== Segment start ==

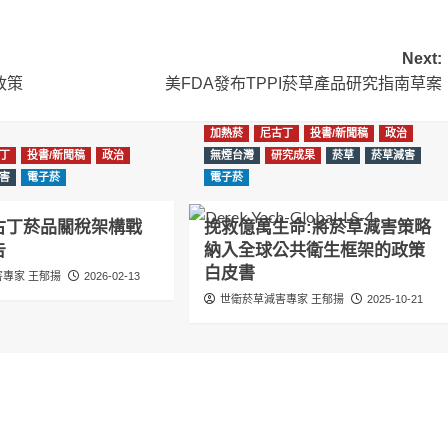
Next:
政策
美FDA發布TPPI菸草產品研究指南草案
加熱菸
尼古丁
投書/新聞稿
政治
丁
投書/新聞稿
政治
無煙台灣
研究成果
菸草
菸草減害
害
電子菸
電子菸
古丁菸品關稅架構戰
挽救億萬生命:將菸草減害策略
告
納入全球公共衛生框架的政策
白皮書
專家 王郁揚
2026-02-13
世衛菸草減害專家 王郁揚
2025-10-21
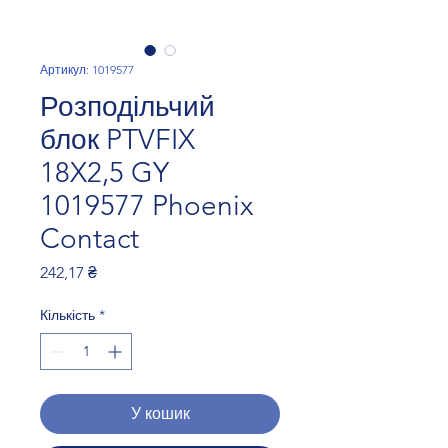
Артикул: 1019577
Розподільчий
блок PTVFIX
18X2,5 GY
1019577 Phoenix
Contact
Ціна
242,17 ₴
Кількість
*
У кошик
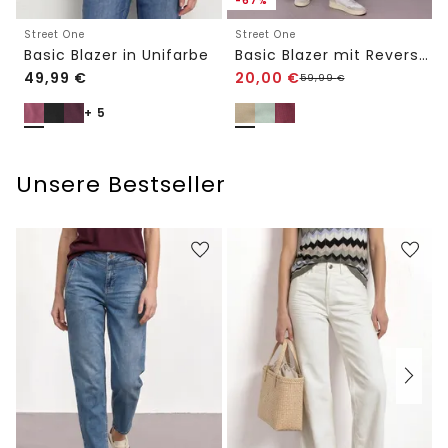
-67%
Street One
Street One
Basic Blazer in Unifarbe
Basic Blazer mit Reverskragen
49,99
€
20,00
€
59,99
€
+ 5
Unsere Bestseller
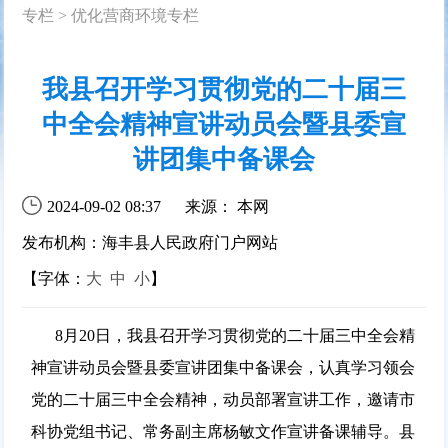
专栏
>
优化营商环境专栏
我县召开学习贯彻党的二十届三
中全会精神宣讲动员会暨县委宣
讲团集中备课会
2024-09-02 08:37
来源： 本网
发布机构：海丰县人民政府门户网站
【字体：
大
中
小
】
8月20日，我县召开学习贯彻党的二十届三中全会精
神宣讲动员会暨县委宣讲团集中备课会，认真学习领会
党的二十届三中全会精神，动员部署宣讲工作，邀请市
科协党组书记、常务副主席杨敏文作宣讲备课辅导。县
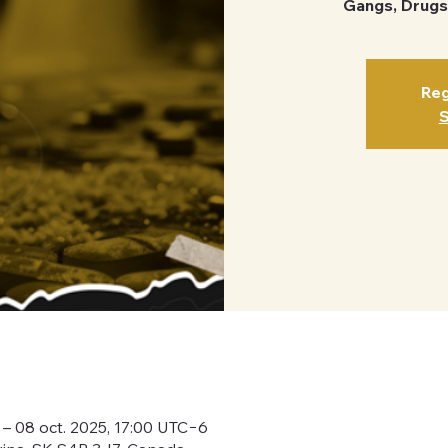
Gangs, Drugs 
Reg
S
 – 08 oct. 2025, 17:00 UTC−6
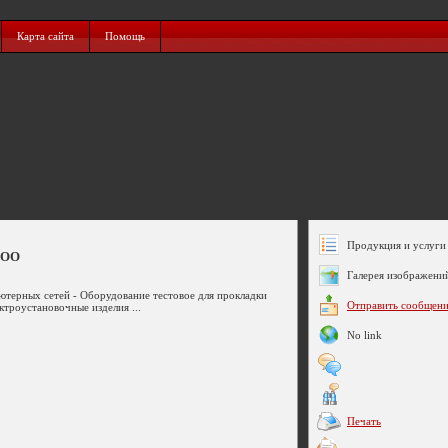
Карта сайта
Помощь
Продукция и услуги 
ООО
Галерея изображени
ютерных сетей - Оборудование тестовое для прокладки
Отправить сообщен
ктроустановочные изделия ...
No link
Печать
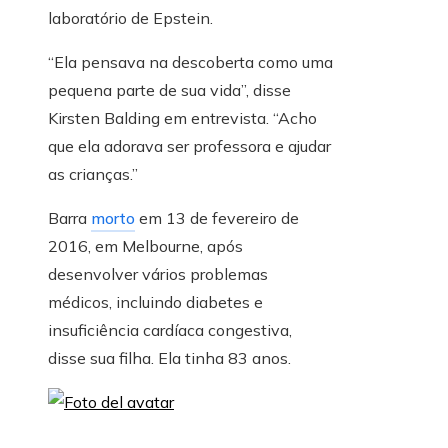
laboratório de Epstein.
“Ela pensava na descoberta como uma
pequena parte de sua vida”, disse
Kirsten Balding em entrevista. “Acho
que ela adorava ser professora e ajudar
as crianças.”
Barra
morto
em 13 de fevereiro de
2016, em Melbourne, após
desenvolver vários problemas
médicos, incluindo diabetes e
insuficiência cardíaca congestiva,
disse sua filha. Ela tinha 83 anos.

== Segment end ==

Copy out the text read from every one of the entries above, line for line with no changes, and leave the pictures out.

Solution for this task:
Next:
政策
美FDA發布TPPI菸草產品研究指南草案
加熱菸
尼古丁
投書/新聞稿
政治
丁
投書/新聞稿
政治
無煙台灣
研究成果
菸草
菸草減害
害
電子菸
電子菸
古丁菸品關稅架構戰
挽救億萬生命:將菸草減害策略
告
納入全球公共衛生框架的政策
白皮書
專家 王郁揚
2026-02-13
世衛菸草減害專家 王郁揚
2025-10-21
Артикул: 1019577
Розподільчий
блок PTVFIX
18X2,5 GY
1019577 Phoenix
Contact
Ціна
242,17 ₴
Кількість
*
У кошик
-67%
Street One
Street One
Basic Blazer in Unifarbe
Basic Blazer mit Reverskragen
49,99
€
20,00
€
59,99
€
+ 5
Unsere Bestseller
专栏
>
优化营商环境专栏
我县召开学习贯彻党的二十届三
中全会精神宣讲动员会暨县委宣
讲团集中备课会
2024-09-02 08:37
来源： 本网
发布机构：海丰县人民政府门户网站
【字体：
大
中
小
】
8月20日，我县召开学习贯彻党的二十届三中全会精
神宣讲动员会暨县委宣讲团集中备课会，认真学习领会
党的二十届三中全会精神，动员部署宣讲工作，邀请市
科协党组书记、常务副主席杨敏文作宣讲备课辅导。县
Gangs, Drugs 
Reg
S
 – 08 oct. 2025, 17:00 UTC−6
Карта сайта
Помощь
Продукция и услуги 
ООО
Галерея изображени
ютерных сетей - Оборудование тестовое для прокладки
Отправить сообщен
ктроустановочные изделия ...
No link
Печать
laboratório de Epstein.
“Ela pensava na descoberta como uma
pequena parte de sua vida”, disse
Kirsten Balding em entrevista. “Acho
que ela adorava ser professora e ajudar
as crianças.”
Barra
morto
em 13 de fevereiro de
2016, em Melbourne, após
desenvolver vários problemas
médicos, incluindo diabetes e
insuficiência cardíaca congestiva,
disse sua filha. Ela tinha 83 anos.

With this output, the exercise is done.